The Carter administration was operating on the same assumption. A high point came last June 1 when the White House played host to a large gathering of labor, business, consumer, congressional and administration representatives. They filled the auditorium where the President holds his press conferences. Speaker after speaker sounded the battle cry. Esther Peterson, who Carter had appointed as his consumer affair adviser, evoked the flavor of a revival as she spelled out the prospects for the consumer bill: Now we have a President who will sign this bill when it gets to his desk - applause, and it will get to his desk - applause. Why are you here? I'll tell you why. To get in the fight.

Esther Peterson has had a long and successful Washington career in helping pass major legislation during the Truman, Kennedy and Johnson administrations. When she introduced Jimmy Carter to that group, the president was vigorous and forceful.

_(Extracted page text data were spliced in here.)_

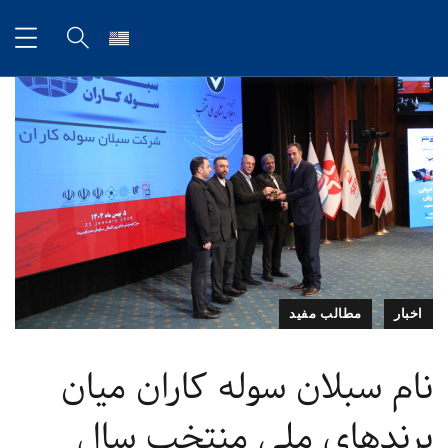
اخبار
مطالب مفید
نام سبلان سوله کاران میان
برندهای ملی منتخب سال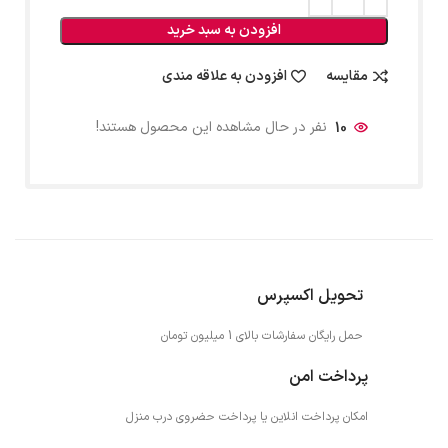
افزودن به سبد خرید
مقایسه
افزودن به علاقه مندی
10
نفر در حال مشاهده این محصول هستند!
تحویل اکسپرس
حمل رایگان سفارشات بالای 1 میلیون تومان
پرداخت امن
امکان پرداخت انلاین یا پرداخت حضروی درب منزل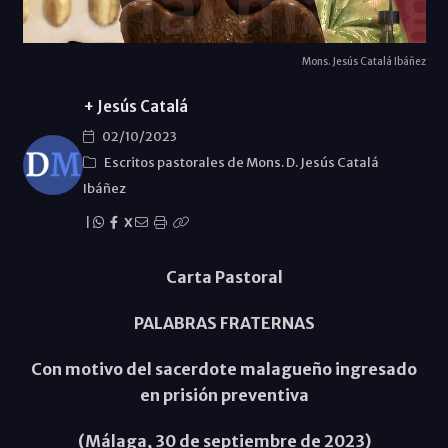
Mons. Jesús Catalá Ibáñez
+ Jesús Catalá
02/10/2023
Escritos pastorales de Mons. D. Jesús Catalá
Ibáñez
|
X
Carta Pastoral
PALABRAS FRATERNAS
Con motivo del sacerdote malagueño ingresado
en prisión preventiva
(Málaga, 30 de septiembre de 2023)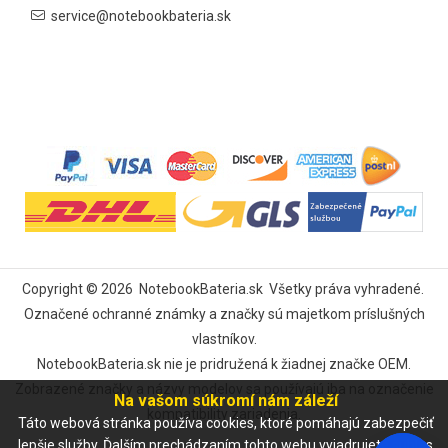
service@notebookbateria.sk
Copyright ©
2026
NotebookBateria.sk
Všetky práva vyhradené.
Označené ochranné známky a značky sú majetkom príslušných
vlastníkov.
NotebookBateria.sk nie je pridružená k žiadnej značke OEM.
Zobrazené značky a názvy modelov sa používajú iba na označenie
Na vašom súkromí nám záleží
kompatibility zariadenia.
Táto webová stránka používa cookies, ktoré pomáhajú zabezpečiť
lepšie služby. Ďalším prechádzaním tohto webu vyjadrujete súhlas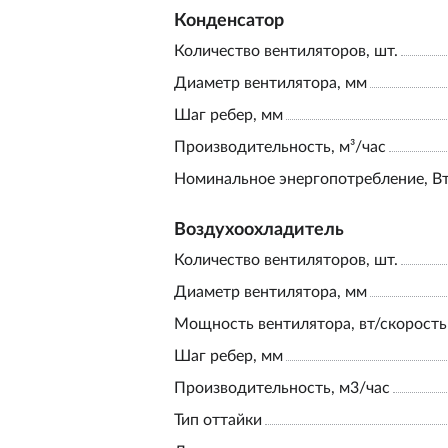
Конденсатор
Количество вентиляторов, шт.
Диаметр вентилятора, мм
Шаг ребер, мм
Производительность, м³/час
Номинальное энергопотребление, В
Воздухоохладитель
Количество вентиляторов, шт.
Диаметр вентилятора, мм
Мощность вентилятора, вт/скорость
Шаг ребер, мм
Производительность, м3/час
Тип оттайки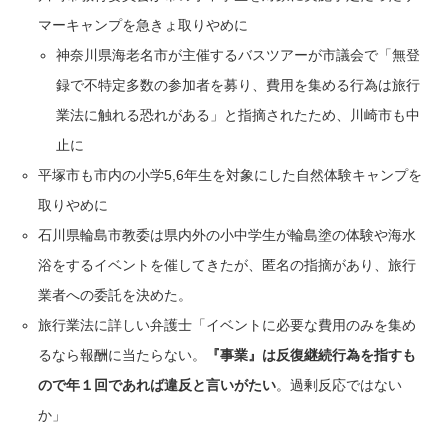
マーキャンプを急きょ取りやめに
神奈川県海老名市が主催するバスツアーが市議会で「無登
録で不特定多数の参加者を募り、費用を集める行為は旅行
業法に触れる恐れがある」と指摘されたため、川崎市も中
止に
平塚市も市内の小学5,6年生を対象にした自然体験キャンプを
取りやめに
石川県輪島市教委は県内外の小中学生が輪島塗の体験や海水
浴をするイベントを催してきたが、匿名の指摘があり、旅行
業者への委託を決めた。
旅行業法に詳しい弁護士「イベントに必要な費用のみを集め
るなら報酬に当たらない。
『事業』は反復継続行為を指すも
ので年１回であれば違反と言いがたい
。過剰反応ではない
か」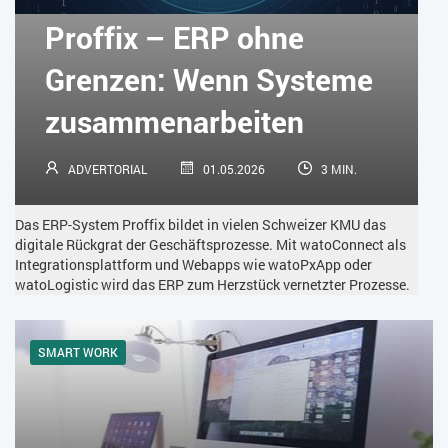
KÜNSTLICHE INTELLIGENZ
LOGISTIK
LOHN
Proffix – ERP ohne
MACHINE LEARNING
MANAGEMENT & FÜHRUNG
Grenzen: Wenn Systeme
MARKETING
MOBILE
ONLINE-MARKETING
zusammenarbeiten
OPEN SOURCE
PIM
PROJEKTMANAGEMENT
SEO
ADVERTORIAL
01.05.2026
3 MIN.
SERVICE
SICHERHEIT
SMART WORK
Das ERP-System Proffix bildet in vielen Schweizer KMU das
SOCIAL COMMERCE
SOCIAL-MEDIA
digitale Rückgrat der Geschäftsprozesse. Mit watoConnect als
Integrationsplattform und Webapps wie watoPxApp oder
watoLogistic wird das ERP zum Herzstück vernetzter Prozesse.
SOFTWARE-AS-A-SERVICE
SOFTWAREENTWICKLUNG
SWONET
TRANSPORTLOGISTIK / LAGER
SMART WORK
TRENDKOMPASS 2025
TRENDKOMPASS 2026
USABILITY
USER EXPERIENCE
WEBDESIGN
WEB-SHOP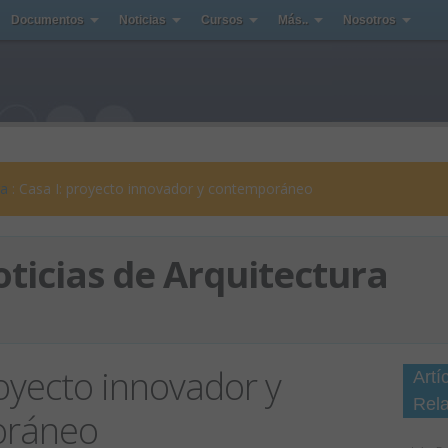
Documentos
Noticias
Cursos
Más..
Nosotros
ra
: Casa I: proyecto innovador y contemporáneo
ticias de Arquitectura
royecto innovador y
Artí
Rel
oráneo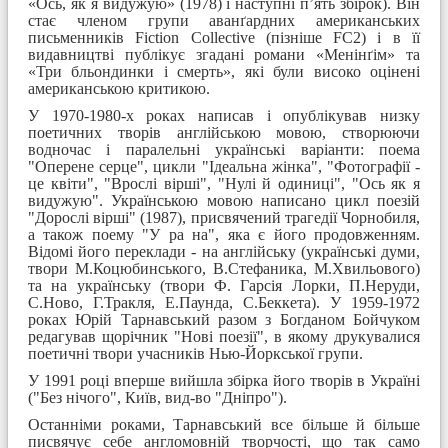
«Ось, як я видужую» (1978) і наступні п’ять збірок). Він
стає членом групи аванґардних американських
письменників Fiction Collective (пізніше FC2) і в її
видавництві публікує згадані романи «Менінґім» та
«Три бльондинки і смерть», які були високо оцінені
американською критикою.
У 1970-1980-х роках написав і опублікував низку
поетичних творів англійською мовою, створюючи
водночас і паралельні українські варіанти: поема
"Оперене серце", цикли "Ідеальна жінка", "Фотографії -
це квіти", "Врослі вірші", "Нулі й одиниці", "Ось як я
видужую". Українською мовою написано цикл поезій
"Дорослі вірші" (1987), присвячений трагедії Чорнобиля,
а також поему "У ра на", яка є його продовженням.
Відомі його переклади - на англійську (українські думи,
твори М.Коцюбинського, В.Стефаника, М.Хвильового)
та на українську (твори Ф. Гарсія Лорки, П.Неруди,
С.Ново, Г.Тракля, Е.Паунда, С.Беккета). У 1959-1972
роках Юрій Тарнавський разом з Богданом Бойчуком
редагував щорічник "Нові поезії", в якому друкувалися
поетичні твори учасників Нью-Йоркської групи.
У 1991 році вперше вийшла збірка його творів в Україні
("Без нічого", Київ, вид-во "Дніпро").
Останніми роками, Тарнавський все більше й більше
писвячує себе англомовній творчості, що так само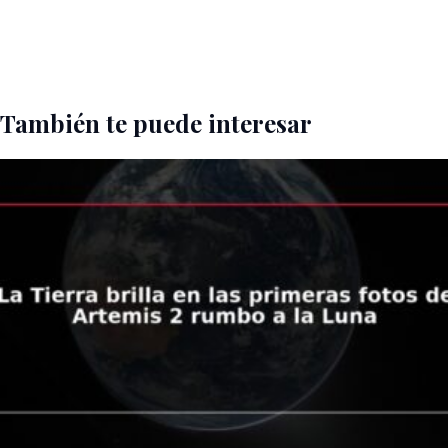
También te puede interesar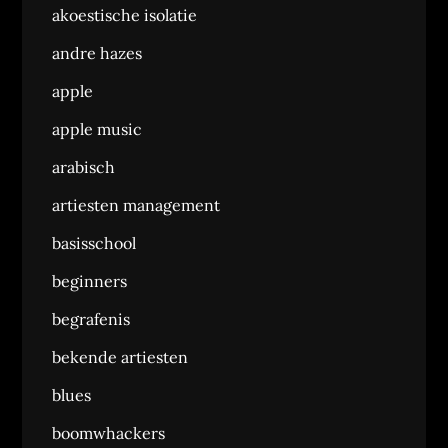
akoestische isolatie
andre hazes
apple
apple music
arabisch
artiesten management
basisschool
beginners
begrafenis
bekende artiesten
blues
boomwhackers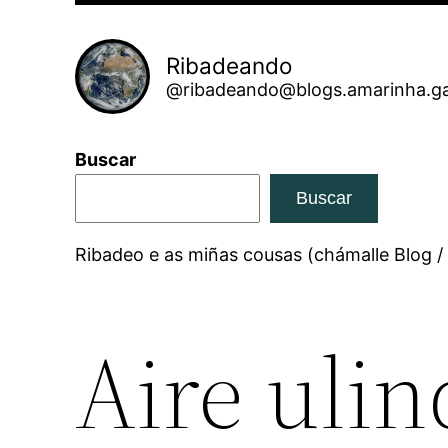
Ribadeando
@ribadeando@blogs.amarinha.ga
Buscar
Buscar
Ribadeo e as miñas cousas (chámalle Blog /
Aire ulin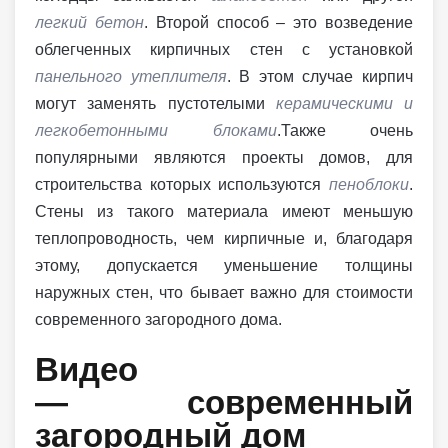
легкий бетон
. Второй способ – это возведение
облегченных кирпичных стен с установкой
панельного утеплителя
. В этом случае кирпич
могут заменять пустотелыми
керамическими и
легкобетонными блоками
.Также очень
популярными являются проекты домов, для
строительства которых используются
пеноблоки
.
Стены из такого материала имеют меньшую
теплопроводность, чем кирпичные и, благодаря
этому, допускается уменьшение толщины
наружных стен, что бывает важно для стоимости
современного загородного дома.
Видео
— современный
загородный дом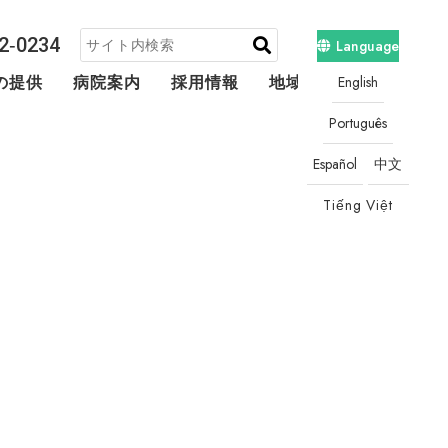
2‐0234
Language
English
の提供
病院案内
採用情報
地域連携・相談
Português
Español
中文
Tiếng Việt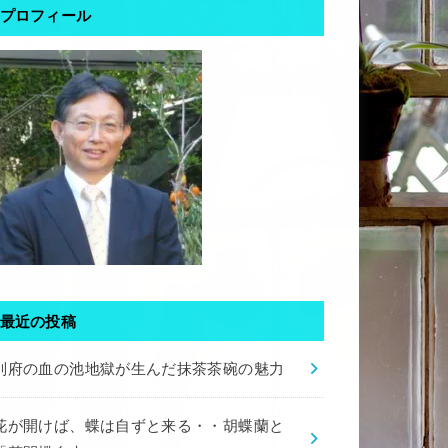
プロフィール
最近の投稿
別府の血の池地獄が生んだ抹茶茶碗の魅力
花が開けば、蝶は自ずと来る・・胡蝶蘭と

"Now when it is sure that the White House will approve this legislation," he said, " . . . the lobbyists have come out of the woodwork and the Congress is under intense pressure."

The business community, he said, was forming "selfish . . . special-interest groups" and spreading "misformation" about his proposed consumer agency.

That very day Richard Lesher was looking out his window over Lafayette Park toward the White House. He's the president of the U.S. Chamber of Commerce, and he was talking about "the great untold story" in Washington. He meant, he explained, the beginning of a new era in American history. The 40-year period of big government was drawing to a close.

"I believe," he was saying, "that 30 to 40 years from now people will look back and say 'These were the years when the transition took place.' Over that last period of time we've broken all the ground of all areas of human activity. We've established all the parameters. I don't care what you're talking about - the environment, outer space, human rights, civil rights, women's rights - right across the board. We know what the ball game is that we're playing in. We know what the objectives are and very few people in society really disagree on them.

"They want human rights. They want consumers to be heard. They want all of these things. The arguments today are over the means toward the end. Now some of these means have been put into place very very carelessly. We've thrown up government as the catch-all solution to all problems. We're just now waking up to the fact that government is ill-equipped to deal with many of these problems. We're waking up."

And big business, he was saying, was going to be in the forefront of this drive.

The week of decision for the consumer bill began with two sharp contradictions. Public opinion surveys showed citizens increasingly favoring a federal consumer agency. But the public's representatives in Congress clearly were opposed.

On Monday Louis Harris, the pollster, was telling Barbara Walters on ABC-TV that: "We find by 2 to 1 the public wants such an agency." When asked if Congress was following the will of the people, he said: "Not at all."

In the postmortems of the defeat, a number of factors were cited: the president failed to rally the public to political action; he was too enmeshed in other struggles over Panama, energy and the Mideast; his own congressional liaison staff headed by Frank Moore either never really backed the bill or was inept in gaining support; some of his supporters, like Ralph Nader, needlessly antagonized House members.

But in the end the main reason for the defeat was simple. Business lobbyists, in what Speaker Tip O'Neill described as the most extensive lobbying he's seen in 25 years, trounced the Carter forces. And they did it by playing on the fears of adding more layers to the federal bureaucracy.

That was one of the winning themes that placed Jimmy Carter in the White House. Now it's become an issue on which he loses.